Record excerpts:
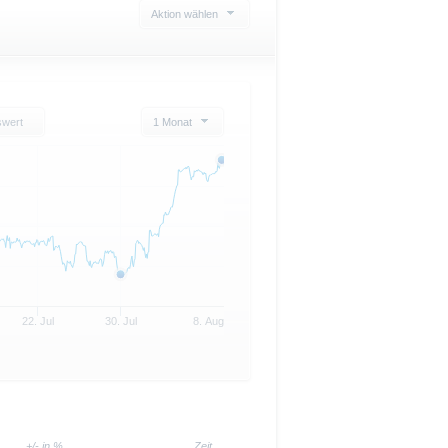
Aktion wählen
swert
1 Monat
22. Jul
30. Jul
8. Aug
+/- in %
Zeit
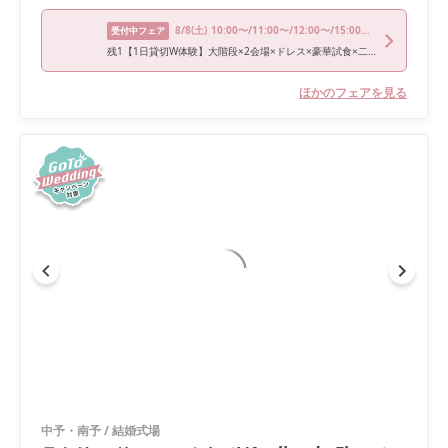
8/8
(土)
10:00〜/11:00〜/12:00〜/15:00〜/16:00〜
受付中フェア
残1【1日貸切W体験】大階段×2会場×ドレス×豪華試食×二次会
ほかのフェアを見る
中予・南予
/
結婚式場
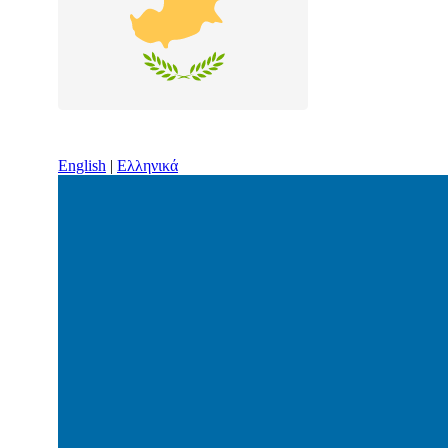
English
|
Ελληνικά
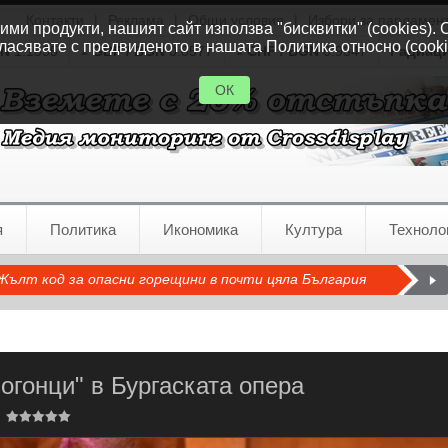
Контакти
|
Реклама
|
Общи условия
|
Избори за парламен
ми продукти, нашият сайт използва "бисквитки" (cookies). 
ласявате с предвиденото в нашата Политика относно (cooki
GN
1.1535
GBP / BGN
0.8577
CHF / BGN
0.9347
Радиац
ОК
я
Политика
Икономика
Култура
Техноло
Жълт код за опасни горещини в почти цяла България
гонци" в Бургаската опера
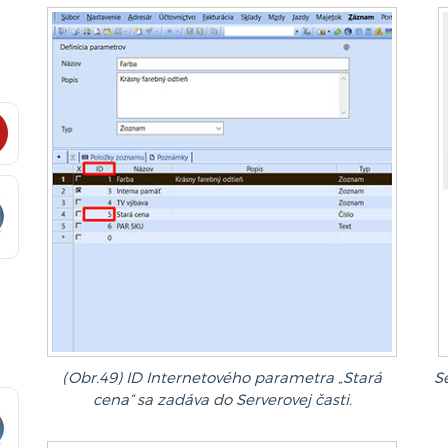
(Obr.49) ID Internetového parametra „Stará
S
cena“ sa zadáva do Serverovej časti.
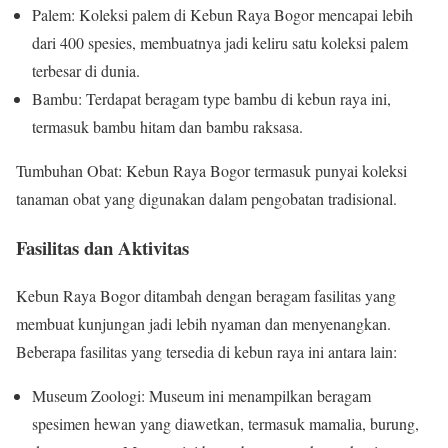
Palem: Koleksi palem di Kebun Raya Bogor mencapai lebih
dari 400 spesies, membuatnya jadi keliru satu koleksi palem
terbesar di dunia.
Bambu: Terdapat beragam type bambu di kebun raya ini,
termasuk bambu hitam dan bambu raksasa.
Tumbuhan Obat: Kebun Raya Bogor termasuk punyai koleksi
tanaman obat yang digunakan dalam pengobatan tradisional.
Fasilitas dan Aktivitas
Kebun Raya Bogor ditambah dengan beragam fasilitas yang
membuat kunjungan jadi lebih nyaman dan menyenangkan.
Beberapa fasilitas yang tersedia di kebun raya ini antara lain:
Museum Zoologi: Museum ini menampilkan beragam
spesimen hewan yang diawetkan, termasuk mamalia, burung,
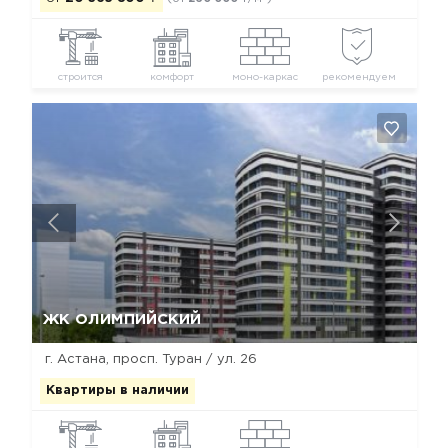
строится
комфорт
моно-каркас
рекомендуем
Да, удалить
Отмена
ЖК ОЛИМПИЙСКИЙ
г. Астана, просп. Туран / ул. 26
Квартиры в наличии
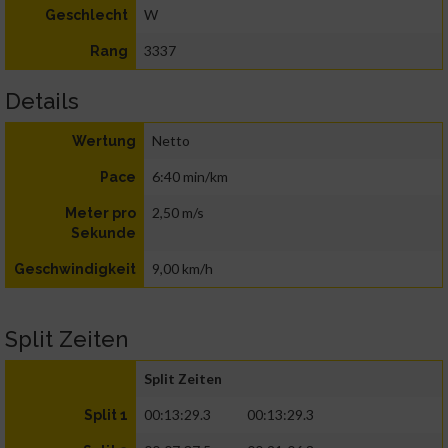
W
Geschlecht
3337
Rang
Details
Netto
Wertung
6:40 min/km
Pace
2,50 m/s
Meter pro
Sekunde
9,00 km/h
Geschwindigkeit
Split Zeiten
Split Zeiten
00:13:29.3
00:13:29.3
Split 1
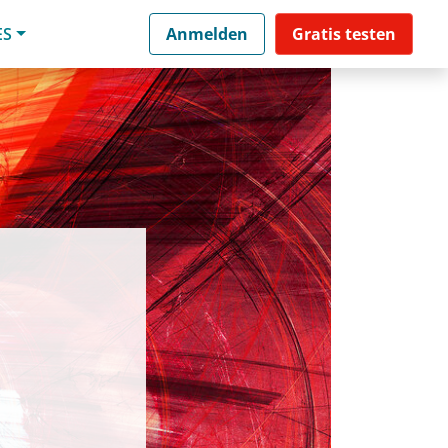
ES
Anmelden
Gratis testen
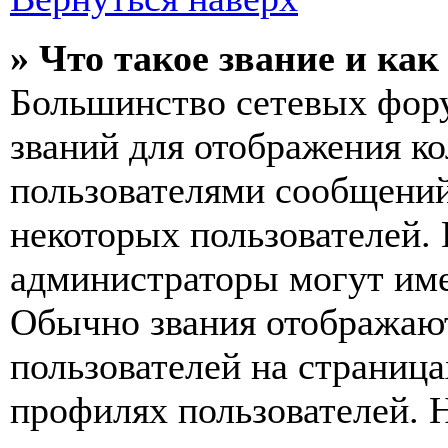
» Что такое звание и как
Большинство сетевых фор
званий для отображения к
пользователями сообщений
некоторых пользователей.
администраторы могут име
Обычно звания отображаю
пользователей на страница
профилях пользователей. 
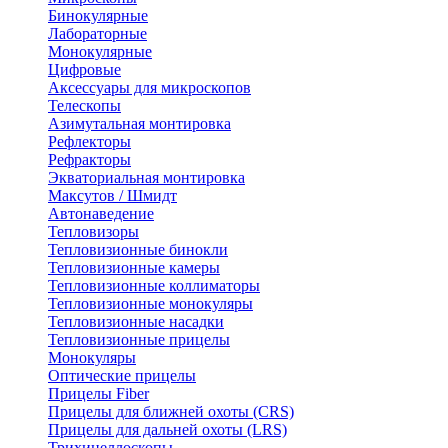
Бинокулярные
Лабораторные
Монокулярные
Цифровые
Аксессуары для микроскопов
Телескопы
Азимутальная монтировка
Рефлекторы
Рефракторы
Экваториальная монтировка
Максутов / Шмидт
Автонаведение
Тепловизоры
Тепловизионные бинокли
Тепловизионные камеры
Тепловизионные коллиматоры
Тепловизионные монокуляры
Тепловизионные насадки
Тепловизионные прицелы
Монокуляры
Оптические прицелы
Прицелы Fiber
Прицелы для ближней охоты (CRS)
Прицелы для дальней охоты (LRS)
Трихинеллоскопы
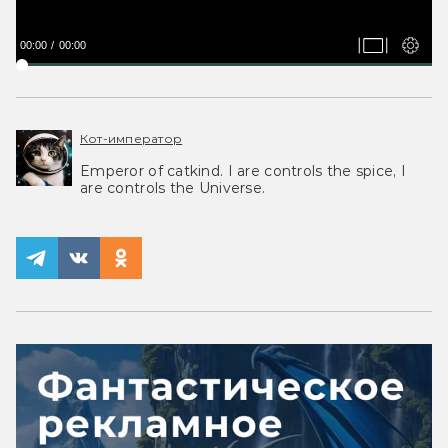
00:00
00:00
Кот-император
Emperor of catkind. I are controls the spice, I
are controls the Universe.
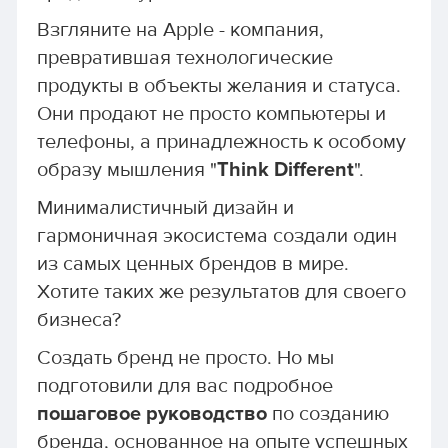
Взгляните на Apple - компания,
превратившая технологические
продукты в объекты желания и статуса.
Они продают не просто компьютеры и
телефоны, а принадлежность к особому
образу мышления "
Think Different
".
Минималистичный дизайн и
гармоничная экосистема создали один
из самых ценных брендов в мире.
Хотите таких же результатов для своего
бизнеса?
Создать бренд не просто. Но мы
подготовили для вас подробное
пошаговое руководство
по созданию
бренда, основанное на опыте успешных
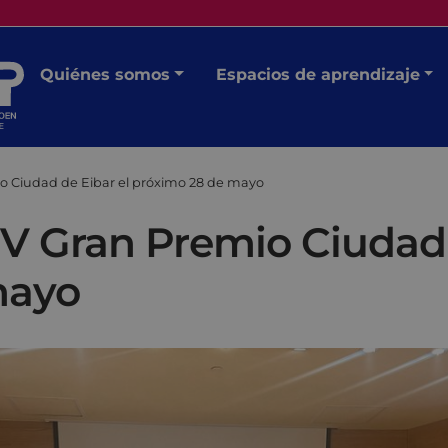
Quiénes somos
Espacios de aprendizaje
io Ciudad de Eibar el próximo 28 de mayo
 V Gran Premio Ciudad 
mayo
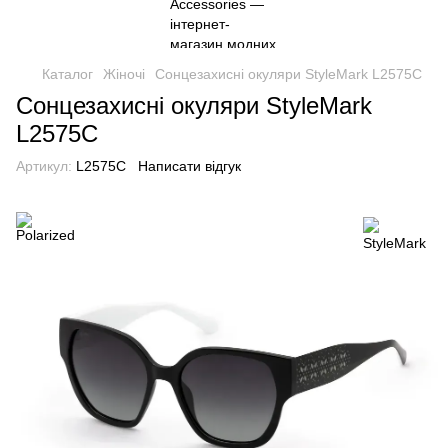
Каталог
Жіночі
Сонцезахисні окуляри StyleMark L2575C
Сонцезахисні окуляри StyleMark
L2575C
Артикул:
L2575C
Написати відгук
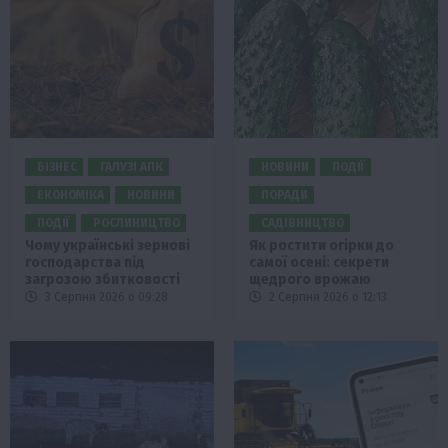
БІЗНЕС
ГАЛУЗІ АПК
НОВИНИ
ПОДІЇ
ЕКОНОМІКА
НОВИНИ
ПОРАДИ
ПОДІЇ
РОСЛИНИЦТВО
САДІВНИЦТВО
Чому українські зернові
Як ростити огірки до
господарства під
самої осені: секрети
загрозою збитковості
щедрого врожаю
3 Серпня 2026 о 09:28
2 Серпня 2026 о 12:13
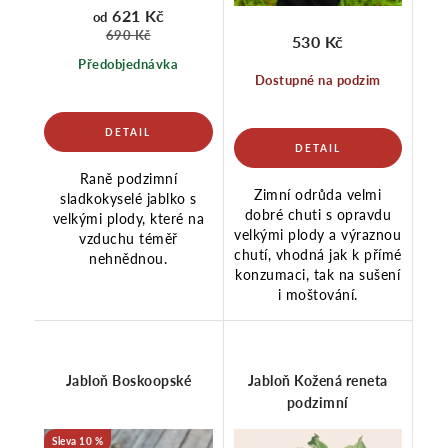
621 Kč
od
690 Kč
530 Kč
Předobjednávka
Dostupné na podzim
Raně podzimní
Zimní odrůda velmi
sladkokyselé jablko s
dobré chuti s opravdu
velkými plody, které na
velkými plody a výraznou
vzduchu téměř
chutí, vhodná jak k přímé
nehnědnou.
konzumaci, tak na sušení
i moštování.
Jabloň Boskoopské
Jabloň Kožená reneta
podzimní
10 %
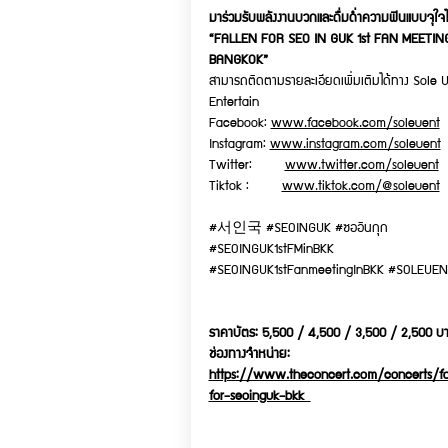
มาร่วมรับพลังงานบวกและดื่มด่ำความฟินแบบจุใจไ
“FALLEN FOR SEO IN GUK 1st FAN MEETING
BANGKOK”
สามารถติดตามรายละเอียดเพิ่มเติมได้ทาง Sole 
Entertain
Facebook:
www.facebook.com/soleuent
Instagram:
www.instagram.com/soleuent
Twitter:
www.twitter.com/soleuent
Tiktok :
www.tiktok.com/@soleuent
#서인국 #SEOINGUK #ซออินกุก
#SEOINGUK1stFMinBKK
#SEOINGUK1stFanmeetingInBKK #SOLEUEN
ราคาบัตร: 5,500 / 4,500 / 3,500 / 2,500 บ
ช่องทางจำหน่าย:
https://www.theconcert.com/concerts/fa
for-seoinguk-bkk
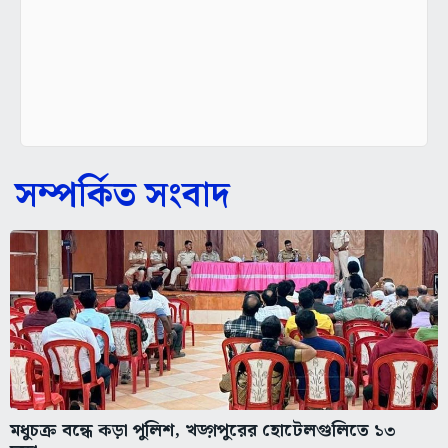
সম্পর্কিত সংবাদ
মধুচক্র বন্ধে কড়া পুলিশ, খড়্গপুরের হোটেলগুলিতে ১৩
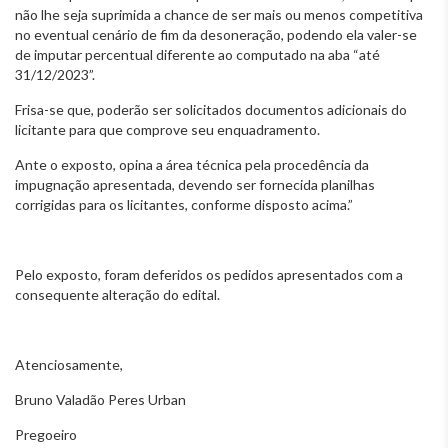
não lhe seja suprimida a chance de ser mais ou menos competitiva
no eventual cenário de fim da desoneração, podendo ela valer-se
de imputar percentual diferente ao computado na aba “até
31/12/2023”.
Frisa-se que, poderão ser solicitados documentos adicionais do
licitante para que comprove seu enquadramento.
Ante o exposto, opina a área técnica pela procedência da
impugnação apresentada, devendo ser fornecida planilhas
corrigidas para os licitantes, conforme disposto acima.”
Pelo exposto, foram deferidos os pedidos apresentados com a
consequente alteração do edital.
Atenciosamente,
Bruno Valadão Peres Urban
Pregoeiro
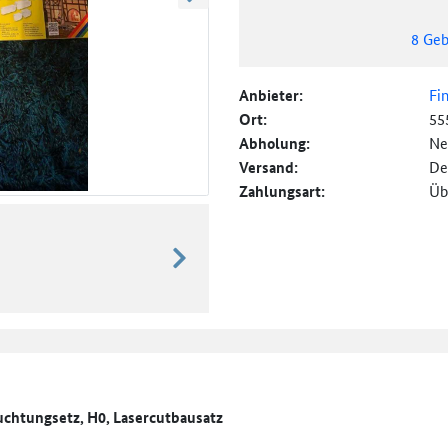
weiter blättern
8
Geb
Anbieter:
Fi
Ort:
55
Abholung:
Ne
Versand:
De
Zahlungsart:
Üb
weiter blättern
chtungsetz, H0, Lasercutbausatz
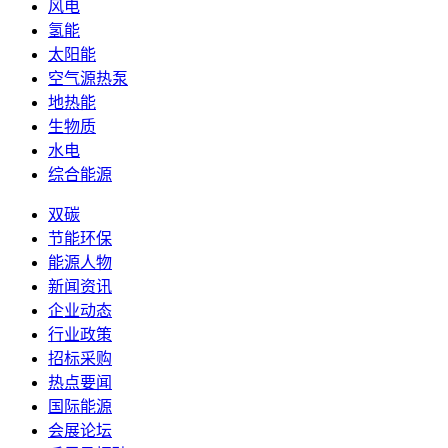
风电
氢能
太阳能
空气源热泵
地热能
生物质
水电
综合能源
双碳
节能环保
能源人物
新闻资讯
企业动态
行业政策
招标采购
热点要闻
国际能源
会展论坛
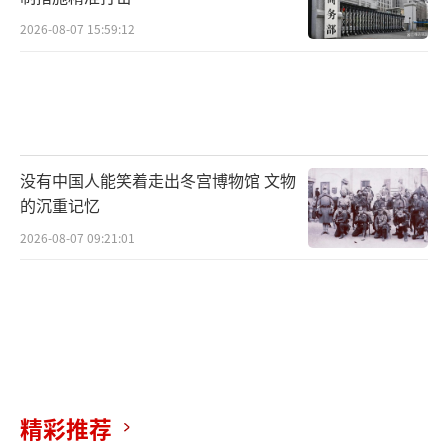
2026-08-07 15:59:12
没有中国人能笑着走出冬宫博物馆 文物
的沉重记忆
2026-08-07 09:21:01
精彩推荐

Work instructions: Nothing but the lines from the one with "สามารถติดตามรา" to the one with "মধুচক্র বন্ধে কড়া" above, both included, should be transcribed, exactly and without pictures.

Answer below:
สามารถติดตามรายละเอียดเพิ่มเติมได้ทาง Sole 
Entertain
Facebook:
www.facebook.com/soleuent
Instagram:
www.instagram.com/soleuent
Twitter:
www.twitter.com/soleuent
Tiktok :
www.tiktok.com/@soleuent
#서인국 #SEOINGUK #ซออินกุก
#SEOINGUK1stFMinBKK
#SEOINGUK1stFanmeetingInBKK #SOLEUEN
ราคาบัตร: 5,500 / 4,500 / 3,500 / 2,500 บ
ช่องทางจำหน่าย:
https://www.theconcert.com/concerts/fa
for-seoinguk-bkk
সম্পর্কিত সংবাদ
মধুচক্র বন্ধে কড়া পুলিশ, খড়্গপুরের হোটেলগুলিতে ১৩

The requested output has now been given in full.